[Some records]
^^^^^^^^

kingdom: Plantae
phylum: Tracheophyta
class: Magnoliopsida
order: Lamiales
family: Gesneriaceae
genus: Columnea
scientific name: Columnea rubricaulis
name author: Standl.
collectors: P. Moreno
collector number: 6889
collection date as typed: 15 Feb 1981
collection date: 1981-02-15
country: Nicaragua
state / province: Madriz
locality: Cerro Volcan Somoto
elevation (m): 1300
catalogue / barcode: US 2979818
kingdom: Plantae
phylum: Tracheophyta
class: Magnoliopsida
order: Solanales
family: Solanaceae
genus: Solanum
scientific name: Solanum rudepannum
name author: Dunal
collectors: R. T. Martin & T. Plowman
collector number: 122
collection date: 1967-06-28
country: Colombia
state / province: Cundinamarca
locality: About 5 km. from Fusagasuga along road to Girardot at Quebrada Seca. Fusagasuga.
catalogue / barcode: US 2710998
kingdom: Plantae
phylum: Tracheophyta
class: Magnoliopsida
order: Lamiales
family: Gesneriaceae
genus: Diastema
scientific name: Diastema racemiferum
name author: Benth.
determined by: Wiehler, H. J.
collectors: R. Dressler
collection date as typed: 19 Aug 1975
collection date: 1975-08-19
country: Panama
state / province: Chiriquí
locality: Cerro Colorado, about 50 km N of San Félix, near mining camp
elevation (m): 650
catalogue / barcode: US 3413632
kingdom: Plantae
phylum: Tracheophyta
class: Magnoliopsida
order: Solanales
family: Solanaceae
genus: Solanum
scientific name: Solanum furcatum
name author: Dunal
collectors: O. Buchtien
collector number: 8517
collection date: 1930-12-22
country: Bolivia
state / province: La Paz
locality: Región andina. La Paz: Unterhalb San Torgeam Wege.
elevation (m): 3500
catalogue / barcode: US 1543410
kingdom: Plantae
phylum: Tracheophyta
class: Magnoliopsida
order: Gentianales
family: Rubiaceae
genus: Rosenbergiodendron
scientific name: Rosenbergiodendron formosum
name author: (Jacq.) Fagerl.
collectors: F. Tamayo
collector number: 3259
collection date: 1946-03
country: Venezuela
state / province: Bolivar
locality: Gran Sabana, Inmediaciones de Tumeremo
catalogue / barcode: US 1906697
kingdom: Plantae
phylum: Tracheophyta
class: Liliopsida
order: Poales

^^^^^^^^

### PROBLEM TO WORK ON
Reproduce all of the data above line for line, changing nothing.

### TASK RESULT
kingdom: Plantae
phylum: Tracheophyta
class: Magnoliopsida
order: Lamiales
family: Gesneriaceae
genus: Columnea
scientific name: Columnea rubricaulis
name author: Standl.
collectors: P. Moreno
collector number: 6889
collection date as typed: 15 Feb 1981
collection date: 1981-02-15
country: Nicaragua
state / province: Madriz
locality: Cerro Volcan Somoto
elevation (m): 1300
catalogue / barcode: US 2979818
kingdom: Plantae
phylum: Tracheophyta
class: Magnoliopsida
order: Solanales
family: Solanaceae
genus: Solanum
scientific name: Solanum rudepannum
name author: Dunal
collectors: R. T. Martin & T. Plowman
collector number: 122
collection date: 1967-06-28
country: Colombia
state / province: Cundinamarca
locality: About 5 km. from Fusagasuga along road to Girardot at Quebrada Seca. Fusagasuga.
catalogue / barcode: US 2710998
kingdom: Plantae
phylum: Tracheophyta
class: Magnoliopsida
order: Lamiales
family: Gesneriaceae
genus: Diastema
scientific name: Diastema racemiferum
name author: Benth.
determined by: Wiehler, H. J.
collectors: R. Dressler
collection date as typed: 19 Aug 1975
collection date: 1975-08-19
country: Panama
state / province: Chiriquí
locality: Cerro Colorado, about 50 km N of San Félix, near mining camp
elevation (m): 650
catalogue / barcode: US 3413632
kingdom: Plantae
phylum: Tracheophyta
class: Magnoliopsida
order: Solanales
family: Solanaceae
genus: Solanum
scientific name: Solanum furcatum
name author: Dunal
collectors: O. Buchtien
collector number: 8517
collection date: 1930-12-22
country: Bolivia
state / province: La Paz
locality: Región andina. La Paz: Unterhalb San Torgeam Wege.
elevation (m): 3500
catalogue / barcode: US 1543410
kingdom: Plantae
phylum: Tracheophyta
class: Magnoliopsida
order: Gentianales
family: Rubiaceae
genus: Rosenbergiodendron
scientific name: Rosenbergiodendron formosum
name author: (Jacq.) Fagerl.
collectors: F. Tamayo
collector number: 3259
collection date: 1946-03
country: Venezuela
state / province: Bolivar
locality: Gran Sabana, Inmediaciones de Tumeremo
catalogue / barcode: US 1906697
kingdom: Plantae
phylum: Tracheophyta
class: Liliopsida
order: Poales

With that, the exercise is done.